Bed-and-breakfast owner Rick Boyd stands in a downtown arts center looking at a model of a bronze monument that he hopes will soon grace the Elizabeth City, N.C., waterfront.
"It's just one of the most beautiful pieces of art that I've ever seen," Boyd said.
In a heroic style that evokes Frederic Remington's rough-hewn Western art, three pilots – American, Canadian and Soviet – look off into the distance.
"And then there's the airplane, the military version of the Catalina, depicted coming out of the water," Boyd said.
The monument would honor a World War II program called Project Zebra. Americans trained hundreds of Soviet fliers on amphibious bombers that they then flew home to fight German and Japanese submarines.
Almost a year ago, Elizabeth City agreed to accept the monument, valued at an estimated $1 million, as a gift from the Russian government. But in a surprise move, a city council with new members has torpedoed the deal, with some saying the city shouldn't associate with Russia.
"I would caution this council that you, or this previous council, gave your word to another foreign government and I'd be embarrassed, to be honest with you, to go back on your word," City Manager Richard Olson said at a council meeting last month.
"You're talking about the 'hacking government?' " asked council member and ex-pro football player Johnnie Walton, referring to Russia. "Some people say we'd be dumb not to do it. I'd say it would be dumber to do it."
During the same meeting, another council member asked why the city should accept a Russian monument when it doesn't have statues honoring notable African-Americans.
Some locals back the council majority.
Hezekiah Brown, a professional arbitrator and mediator, questions the timing of the Russian offer, given U.S. intelligence agencies' conclusion that Russia interfered in the U.S. presidential election.
"You can't deny the fact that politics are involved somewhere," Brown said. "You know, you've got the 2018 election coming up."
A secret program in the American South
One reason the Russians didn't propose the monument earlier could be that Project Zebra wasn't declassified until six years ago.
The project began in 1944. The U.S. was making the amphibious bombers for Russia, and needed a place to train more than 300 Soviet pilots.
"We then went ahead and made 185 of these 11-crew planes in the Philadelphia Naval Yard and painted red stars on them and flew them down to Elizabeth City, N.C.," says M. G. Crisci, author of Project Zebra: Roosevelt and Stalin's Top-Secret Mission to Train 300 Soviet Airmen in America.
'It was both a Coast Guard base that had huge airfields that could take these planes, and it had the waterways nearby that they could practice and take off in the water.
"The town was remarkable in that it was essentially cheerleaders and provided these crews things that they wanted and needed and it was actually an amazing team effort," Crisci said.
"There was once a time in America where a bunch of people that didn't know each other, who couldn't speak each other's language, came together through circumstances and built a monument to humanity. While at the same time completing a very successful military mission."
That's what the Russians say they want to honor with the monument.
Saying no to a gift
Supporters say if Elizabeth City turns the Russians down, it could have an unexpected consequence: hampering international efforts to search for missing U.S. troops.

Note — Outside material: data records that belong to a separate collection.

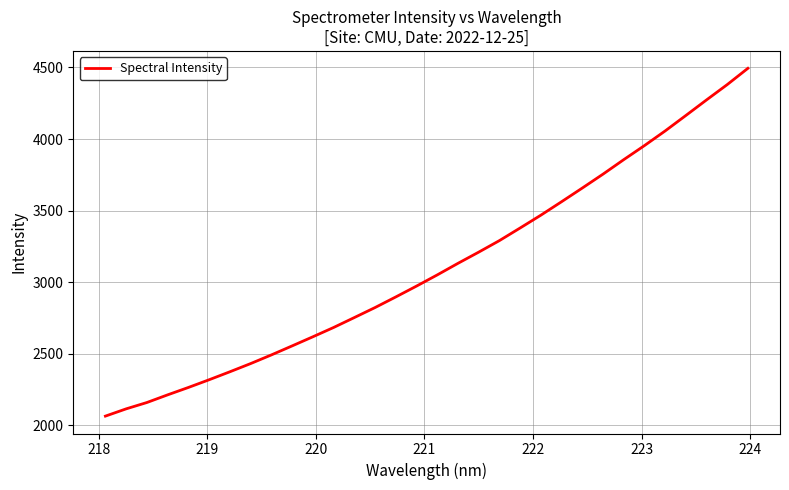

What is the greatest value displayed?

4494.1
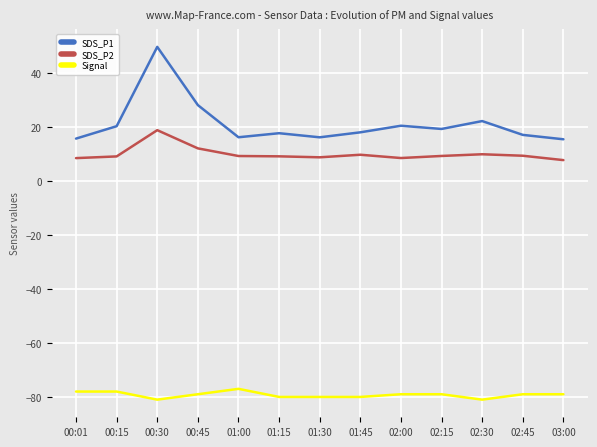

Which series has the largest total across all categories?

SDS_P1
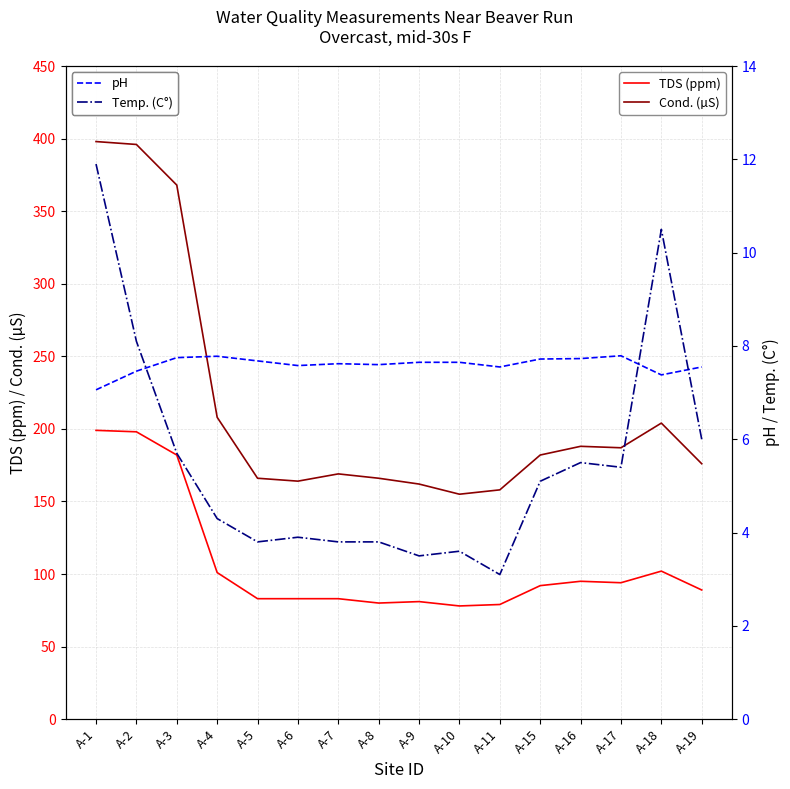

Rank the series by their maximum value, from highest to lowest.

Cond. (µS), TDS (ppm), Temp. (C°), pH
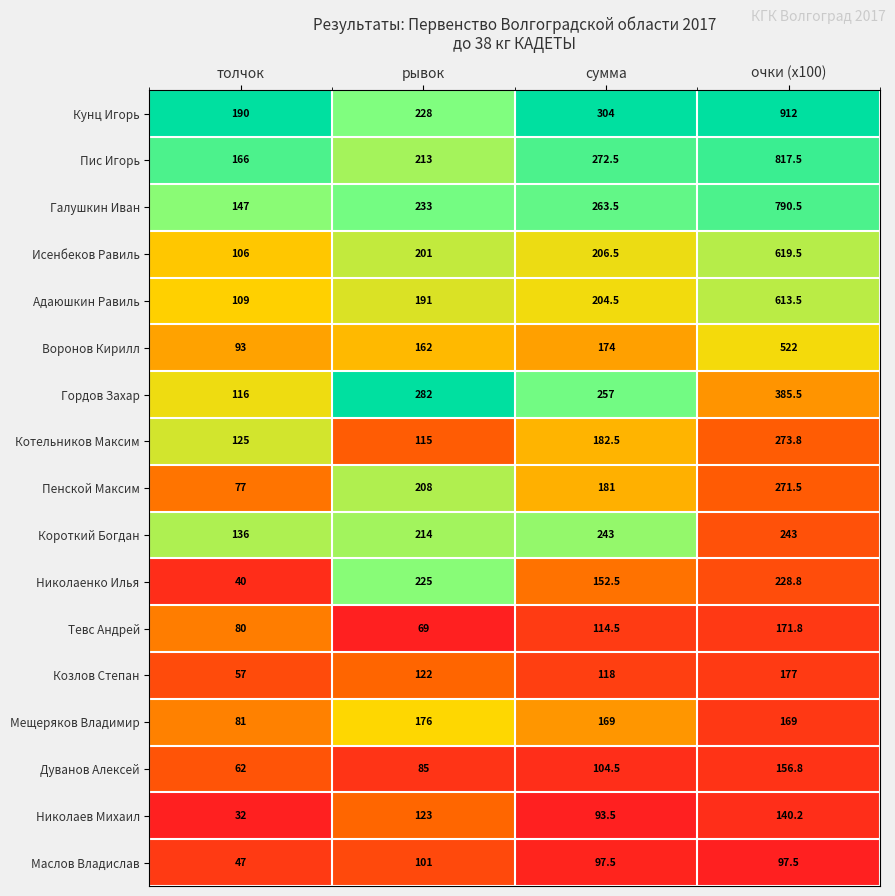

The Котельников Максим series shows 163.1 at рывок. True or false?

False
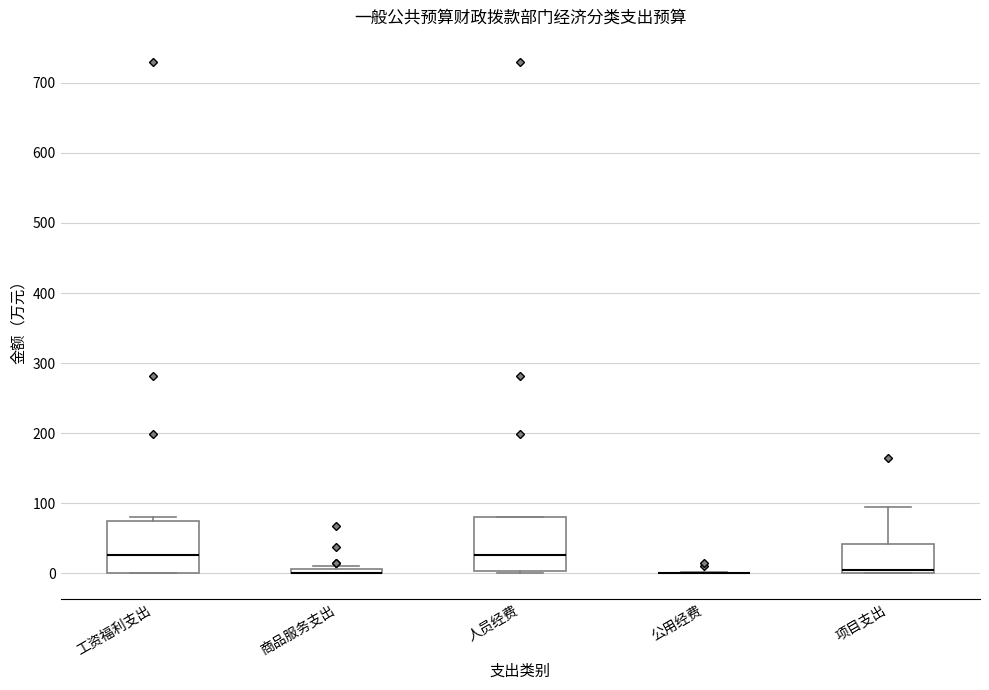

Where is the lower edge of the box for 工资福利支出 on the y-axis? The values are not printed on the chart, so give them approximately, as read against the axis.

0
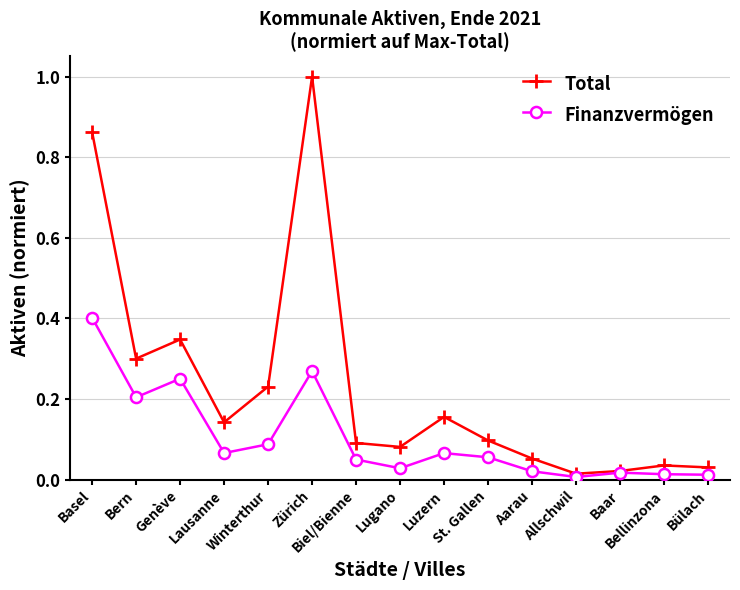

How many lines are shown in the chart?

2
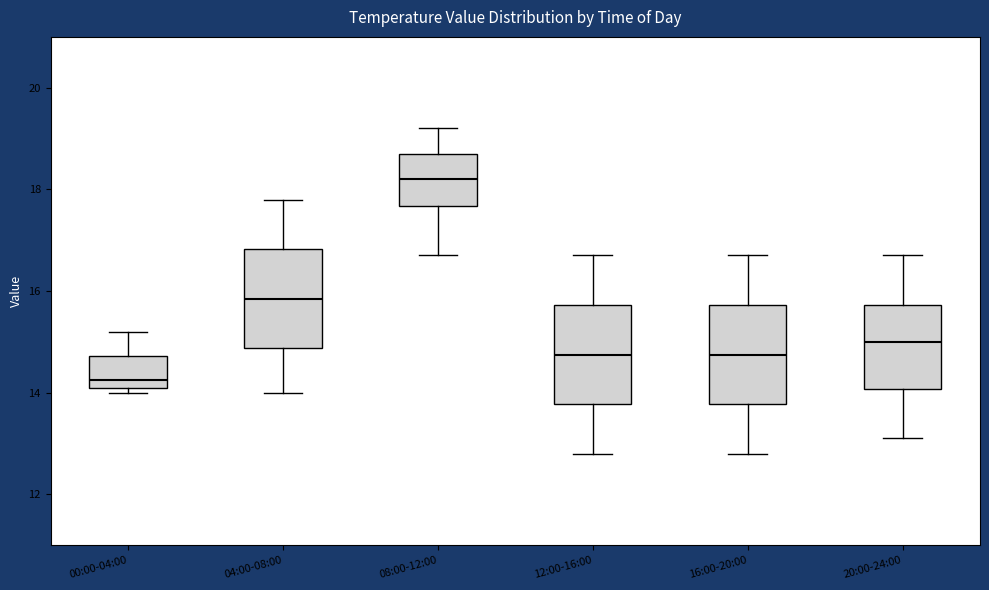

Which box's median line is the lowest?

00:00-04:00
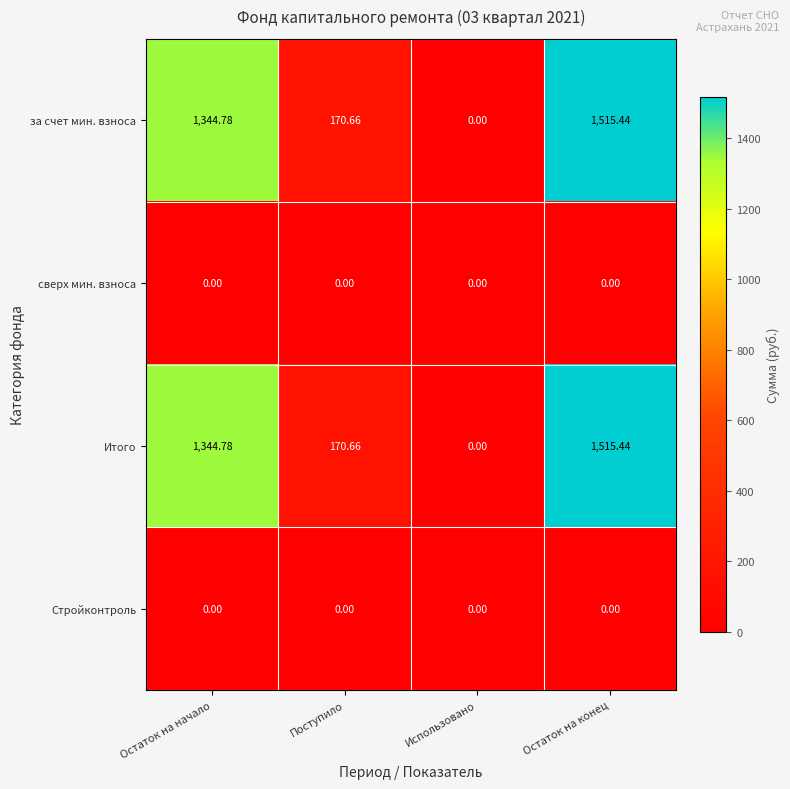

At which label does за счет мин. взноса reach its peak?

Остаток на конец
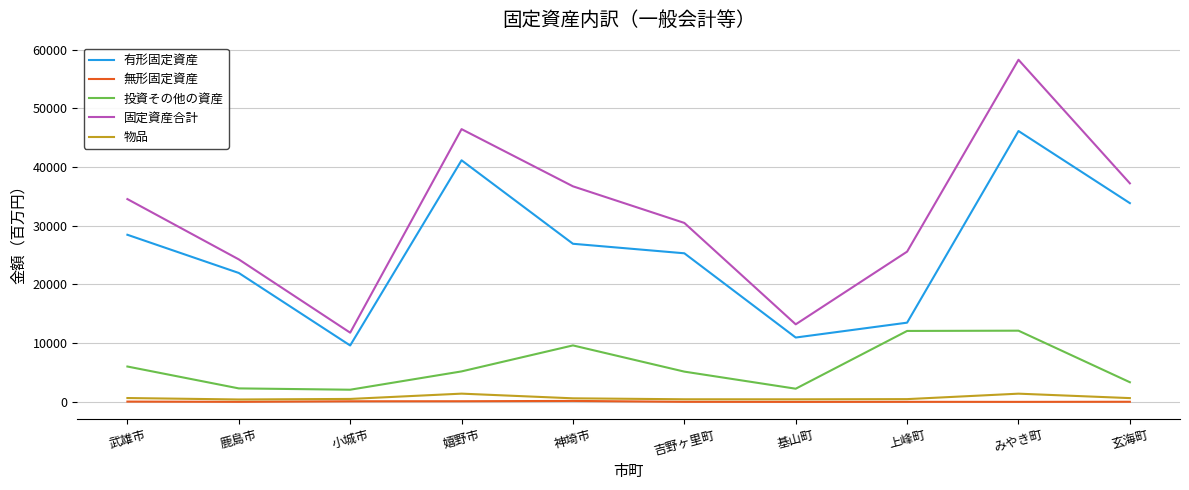

True or false: 物品 and 固定資産合計 intersect in this chart.

False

That's because a joint U.S.- Russia commission that supports those searches helped broker the monument deal, in part because three Soviet fliers went missing during Project Zebra.
U.S. researchers hunt through Russian archives for clues about MIAs who went missing in the Soviet bloc during the the Cold War, or who were shot down in Vietnam, where some missile crews had Soviet advisers.
The commission's U.S. chairman, retired Air Force Gen. Robert Foglesong, is concerned the Russians will be offended if Elizabeth City rejects the monument.
"Potentially, the Russians could deny us the opportunity to go in the archives," Foglesong said. "They could deny us the opportunity to come and do site work."
Foglesong said his counterpart in Russia is watching to see how the debate over the monument plays out.
"They have put considerable resources into this and time and effort and in a sense are out on their own limb," he said.
Boyd, the bed-and-breakfast owner, started a petition asking the city council to reverse its decision. Within days he and other monument supporters had collected more than 500 signatures.
And local tourism and VFW officials also are trying to get the city council to reconsider.
Foglesong said if they're not successful, it's unclear if the Russians would try to find another site, or ditch the monument idea entirely.